The Virtues of Glass-Steagall: An Argument Against Legislative Appeal

Tuesday, January 1st, 1991 at 12:00 am by Don More
Don More, The Virtues of Glass-Steagall: An Argument Against Legislative Appeal, 1991 Colum. Bus. L. Rev. 433

The Glass-Steagall Act, comprising four sections of the Banking Act of 1933, restricts commercial bank involvement in investment banking. Since the 1970s, Glass-Steagall has come under heavy criticism as a Depression-era relic. Proponents of repeal argue that Congress overstated the risks resulting from combined commercial and investment banking activities. Furthermore, they view Glass-Steagall’s restrictions and accompanying judicial and regulatory interpretations as a hindrance to commercial bank competitiveness in modern financial markets. In recent years Congress has considered, but declined to enact, a number of proposals that would replace Glass-Steagall with legislation expanding commercial bank powers.
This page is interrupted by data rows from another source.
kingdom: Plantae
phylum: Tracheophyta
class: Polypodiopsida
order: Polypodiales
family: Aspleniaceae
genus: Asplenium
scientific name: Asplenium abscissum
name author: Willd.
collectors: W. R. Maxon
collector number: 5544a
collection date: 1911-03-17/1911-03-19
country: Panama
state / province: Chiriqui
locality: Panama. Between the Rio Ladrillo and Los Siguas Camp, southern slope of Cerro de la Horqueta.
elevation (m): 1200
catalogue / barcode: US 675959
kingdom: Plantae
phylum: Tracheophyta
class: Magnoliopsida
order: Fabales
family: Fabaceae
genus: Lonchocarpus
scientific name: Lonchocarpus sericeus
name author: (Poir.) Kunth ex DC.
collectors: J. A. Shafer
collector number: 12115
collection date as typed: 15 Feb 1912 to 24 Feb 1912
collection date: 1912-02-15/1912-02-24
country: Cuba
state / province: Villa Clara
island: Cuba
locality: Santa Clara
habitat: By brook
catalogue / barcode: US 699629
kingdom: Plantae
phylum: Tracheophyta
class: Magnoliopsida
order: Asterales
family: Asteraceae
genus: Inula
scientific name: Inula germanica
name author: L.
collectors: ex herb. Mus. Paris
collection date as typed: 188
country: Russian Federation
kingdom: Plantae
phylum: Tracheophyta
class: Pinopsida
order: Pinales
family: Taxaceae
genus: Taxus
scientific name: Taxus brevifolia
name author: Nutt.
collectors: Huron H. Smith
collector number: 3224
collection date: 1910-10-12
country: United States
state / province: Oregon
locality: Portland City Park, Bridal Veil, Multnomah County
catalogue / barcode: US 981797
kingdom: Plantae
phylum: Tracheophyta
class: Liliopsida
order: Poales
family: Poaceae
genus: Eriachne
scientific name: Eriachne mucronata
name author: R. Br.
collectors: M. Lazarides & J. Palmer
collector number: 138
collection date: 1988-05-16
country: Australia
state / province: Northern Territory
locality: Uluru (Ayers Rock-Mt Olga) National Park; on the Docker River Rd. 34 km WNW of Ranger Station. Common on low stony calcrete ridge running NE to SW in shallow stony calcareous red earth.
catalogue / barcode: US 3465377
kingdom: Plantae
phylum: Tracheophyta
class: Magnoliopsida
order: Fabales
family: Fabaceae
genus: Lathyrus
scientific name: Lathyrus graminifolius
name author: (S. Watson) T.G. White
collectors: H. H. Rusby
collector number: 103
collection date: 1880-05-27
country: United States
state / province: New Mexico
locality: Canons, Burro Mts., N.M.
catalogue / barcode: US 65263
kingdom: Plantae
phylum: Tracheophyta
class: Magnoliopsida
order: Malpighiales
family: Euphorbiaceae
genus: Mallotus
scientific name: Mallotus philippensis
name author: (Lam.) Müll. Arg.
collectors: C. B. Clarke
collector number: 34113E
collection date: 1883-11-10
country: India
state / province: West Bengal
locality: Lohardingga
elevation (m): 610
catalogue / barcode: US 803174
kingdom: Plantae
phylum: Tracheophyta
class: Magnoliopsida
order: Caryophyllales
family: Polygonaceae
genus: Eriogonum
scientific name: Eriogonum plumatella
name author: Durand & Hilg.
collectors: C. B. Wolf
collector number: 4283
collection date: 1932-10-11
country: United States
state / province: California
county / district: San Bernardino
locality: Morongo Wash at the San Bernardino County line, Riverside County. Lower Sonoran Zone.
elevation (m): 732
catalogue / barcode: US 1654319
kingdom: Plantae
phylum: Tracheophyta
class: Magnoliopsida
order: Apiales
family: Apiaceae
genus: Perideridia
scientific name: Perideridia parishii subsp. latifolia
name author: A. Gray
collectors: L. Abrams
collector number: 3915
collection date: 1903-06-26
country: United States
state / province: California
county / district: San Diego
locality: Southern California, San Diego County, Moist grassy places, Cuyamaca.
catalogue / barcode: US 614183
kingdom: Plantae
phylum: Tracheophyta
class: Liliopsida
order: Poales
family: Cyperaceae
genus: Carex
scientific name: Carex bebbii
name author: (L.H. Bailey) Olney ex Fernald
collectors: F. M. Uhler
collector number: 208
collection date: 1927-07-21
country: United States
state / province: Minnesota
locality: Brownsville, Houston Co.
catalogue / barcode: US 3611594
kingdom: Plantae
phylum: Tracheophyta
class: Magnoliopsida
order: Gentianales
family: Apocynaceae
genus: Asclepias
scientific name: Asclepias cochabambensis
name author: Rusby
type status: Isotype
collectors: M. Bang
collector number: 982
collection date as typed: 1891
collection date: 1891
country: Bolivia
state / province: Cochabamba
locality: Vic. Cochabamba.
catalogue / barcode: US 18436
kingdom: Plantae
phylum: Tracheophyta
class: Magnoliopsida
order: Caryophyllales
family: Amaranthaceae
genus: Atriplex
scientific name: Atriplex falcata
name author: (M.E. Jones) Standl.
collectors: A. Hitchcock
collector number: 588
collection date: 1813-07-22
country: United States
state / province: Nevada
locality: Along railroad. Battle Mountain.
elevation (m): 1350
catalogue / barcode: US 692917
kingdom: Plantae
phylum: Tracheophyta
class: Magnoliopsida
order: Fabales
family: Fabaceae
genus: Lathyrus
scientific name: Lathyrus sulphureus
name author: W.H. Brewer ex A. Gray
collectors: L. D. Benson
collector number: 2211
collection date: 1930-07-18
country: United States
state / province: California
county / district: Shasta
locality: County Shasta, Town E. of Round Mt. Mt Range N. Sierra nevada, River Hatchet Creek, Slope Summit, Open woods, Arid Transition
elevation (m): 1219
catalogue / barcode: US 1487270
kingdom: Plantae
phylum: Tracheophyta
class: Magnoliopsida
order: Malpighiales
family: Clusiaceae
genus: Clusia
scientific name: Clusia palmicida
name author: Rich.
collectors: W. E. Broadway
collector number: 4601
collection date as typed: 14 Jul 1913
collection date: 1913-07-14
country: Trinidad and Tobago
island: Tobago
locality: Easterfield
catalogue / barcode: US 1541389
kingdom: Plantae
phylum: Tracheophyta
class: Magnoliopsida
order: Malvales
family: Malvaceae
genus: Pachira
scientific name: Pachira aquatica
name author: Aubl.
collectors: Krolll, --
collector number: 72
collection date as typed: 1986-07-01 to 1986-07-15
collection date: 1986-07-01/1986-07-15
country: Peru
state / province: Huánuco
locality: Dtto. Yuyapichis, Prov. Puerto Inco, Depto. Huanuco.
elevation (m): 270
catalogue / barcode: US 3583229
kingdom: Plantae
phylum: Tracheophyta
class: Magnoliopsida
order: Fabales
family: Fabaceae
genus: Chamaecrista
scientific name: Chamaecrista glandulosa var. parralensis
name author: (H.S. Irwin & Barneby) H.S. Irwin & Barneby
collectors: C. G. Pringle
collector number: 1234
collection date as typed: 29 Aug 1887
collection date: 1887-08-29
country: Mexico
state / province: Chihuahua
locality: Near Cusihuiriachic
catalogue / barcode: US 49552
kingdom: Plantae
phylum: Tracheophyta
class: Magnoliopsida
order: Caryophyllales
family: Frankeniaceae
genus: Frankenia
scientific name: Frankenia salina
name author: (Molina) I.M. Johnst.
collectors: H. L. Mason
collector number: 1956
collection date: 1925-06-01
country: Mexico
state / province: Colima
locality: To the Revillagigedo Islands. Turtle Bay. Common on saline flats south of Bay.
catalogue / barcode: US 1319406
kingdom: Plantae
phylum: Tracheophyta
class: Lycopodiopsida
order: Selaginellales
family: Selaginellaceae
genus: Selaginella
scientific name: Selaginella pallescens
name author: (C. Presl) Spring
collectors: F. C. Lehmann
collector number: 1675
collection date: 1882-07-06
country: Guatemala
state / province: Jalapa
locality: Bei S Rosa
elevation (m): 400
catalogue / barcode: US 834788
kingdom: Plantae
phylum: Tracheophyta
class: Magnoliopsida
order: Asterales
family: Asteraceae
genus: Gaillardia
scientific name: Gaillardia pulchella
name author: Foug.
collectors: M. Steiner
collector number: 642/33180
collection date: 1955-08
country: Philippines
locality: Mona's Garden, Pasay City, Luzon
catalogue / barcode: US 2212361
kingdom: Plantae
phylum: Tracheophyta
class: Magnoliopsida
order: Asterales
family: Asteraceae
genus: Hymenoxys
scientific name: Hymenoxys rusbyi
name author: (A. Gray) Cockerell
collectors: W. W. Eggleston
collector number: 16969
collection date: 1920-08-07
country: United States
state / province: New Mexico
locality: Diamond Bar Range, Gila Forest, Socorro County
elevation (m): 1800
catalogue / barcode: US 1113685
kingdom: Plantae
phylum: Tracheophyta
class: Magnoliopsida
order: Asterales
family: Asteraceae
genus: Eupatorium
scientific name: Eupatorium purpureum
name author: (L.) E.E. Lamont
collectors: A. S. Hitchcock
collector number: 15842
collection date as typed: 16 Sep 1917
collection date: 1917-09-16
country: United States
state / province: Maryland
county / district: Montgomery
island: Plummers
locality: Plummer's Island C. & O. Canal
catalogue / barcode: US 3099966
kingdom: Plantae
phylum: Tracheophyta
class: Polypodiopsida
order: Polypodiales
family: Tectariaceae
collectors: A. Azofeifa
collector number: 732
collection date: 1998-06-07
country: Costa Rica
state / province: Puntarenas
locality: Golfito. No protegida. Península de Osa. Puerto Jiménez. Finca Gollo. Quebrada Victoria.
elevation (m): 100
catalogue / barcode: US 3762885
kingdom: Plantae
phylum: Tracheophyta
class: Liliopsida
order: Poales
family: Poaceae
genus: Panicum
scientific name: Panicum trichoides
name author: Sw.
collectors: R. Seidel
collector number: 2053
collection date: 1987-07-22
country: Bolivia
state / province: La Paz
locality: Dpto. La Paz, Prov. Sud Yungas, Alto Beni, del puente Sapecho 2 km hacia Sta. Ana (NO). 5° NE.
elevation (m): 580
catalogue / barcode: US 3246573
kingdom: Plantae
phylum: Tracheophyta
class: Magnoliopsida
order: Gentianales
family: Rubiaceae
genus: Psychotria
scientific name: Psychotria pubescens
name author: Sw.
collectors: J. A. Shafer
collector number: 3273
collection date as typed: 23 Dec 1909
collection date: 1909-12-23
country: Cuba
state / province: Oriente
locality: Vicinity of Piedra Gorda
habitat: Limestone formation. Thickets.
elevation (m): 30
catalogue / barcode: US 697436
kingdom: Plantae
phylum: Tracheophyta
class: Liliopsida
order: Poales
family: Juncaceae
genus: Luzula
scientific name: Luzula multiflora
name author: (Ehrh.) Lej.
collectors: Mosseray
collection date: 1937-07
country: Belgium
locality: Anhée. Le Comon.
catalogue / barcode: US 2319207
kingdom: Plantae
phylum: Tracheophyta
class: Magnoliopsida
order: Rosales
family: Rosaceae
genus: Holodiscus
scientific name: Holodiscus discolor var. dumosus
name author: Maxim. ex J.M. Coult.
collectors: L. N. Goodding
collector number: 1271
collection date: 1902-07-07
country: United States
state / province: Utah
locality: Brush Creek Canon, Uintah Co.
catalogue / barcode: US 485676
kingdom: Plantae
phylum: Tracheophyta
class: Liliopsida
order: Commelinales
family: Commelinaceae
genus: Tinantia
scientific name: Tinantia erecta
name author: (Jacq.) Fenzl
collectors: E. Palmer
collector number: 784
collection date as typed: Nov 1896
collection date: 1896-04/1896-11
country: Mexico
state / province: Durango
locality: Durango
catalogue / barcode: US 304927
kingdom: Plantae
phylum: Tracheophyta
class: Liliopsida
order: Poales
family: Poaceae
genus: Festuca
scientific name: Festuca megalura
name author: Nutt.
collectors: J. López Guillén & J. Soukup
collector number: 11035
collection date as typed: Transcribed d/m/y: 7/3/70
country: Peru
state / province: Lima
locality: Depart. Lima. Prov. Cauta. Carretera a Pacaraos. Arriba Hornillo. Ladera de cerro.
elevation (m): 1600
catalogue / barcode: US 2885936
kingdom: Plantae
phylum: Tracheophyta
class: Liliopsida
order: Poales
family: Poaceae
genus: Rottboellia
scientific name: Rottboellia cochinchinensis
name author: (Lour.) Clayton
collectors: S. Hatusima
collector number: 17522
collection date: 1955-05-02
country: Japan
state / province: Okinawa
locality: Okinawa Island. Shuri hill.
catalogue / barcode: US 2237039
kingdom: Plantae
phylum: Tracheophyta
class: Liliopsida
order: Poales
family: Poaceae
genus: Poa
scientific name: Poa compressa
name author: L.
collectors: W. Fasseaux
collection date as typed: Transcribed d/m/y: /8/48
Despite support from many commentators for such reform, a close analysis of 1) language in the Act, 2) legislative reports, 3) banking history, 4) judicial and regulatory interpretations, and 5) criticisms of the Act yield strong arguments in favor of maintaining the status quo. This Note argues against repeal of Glass-Steagall, refuting two commonly accepted views about the Act, and concludes that the separation of commercial and investment banking was rationally conceived and should be maintained, with continued judicial and regulatory input.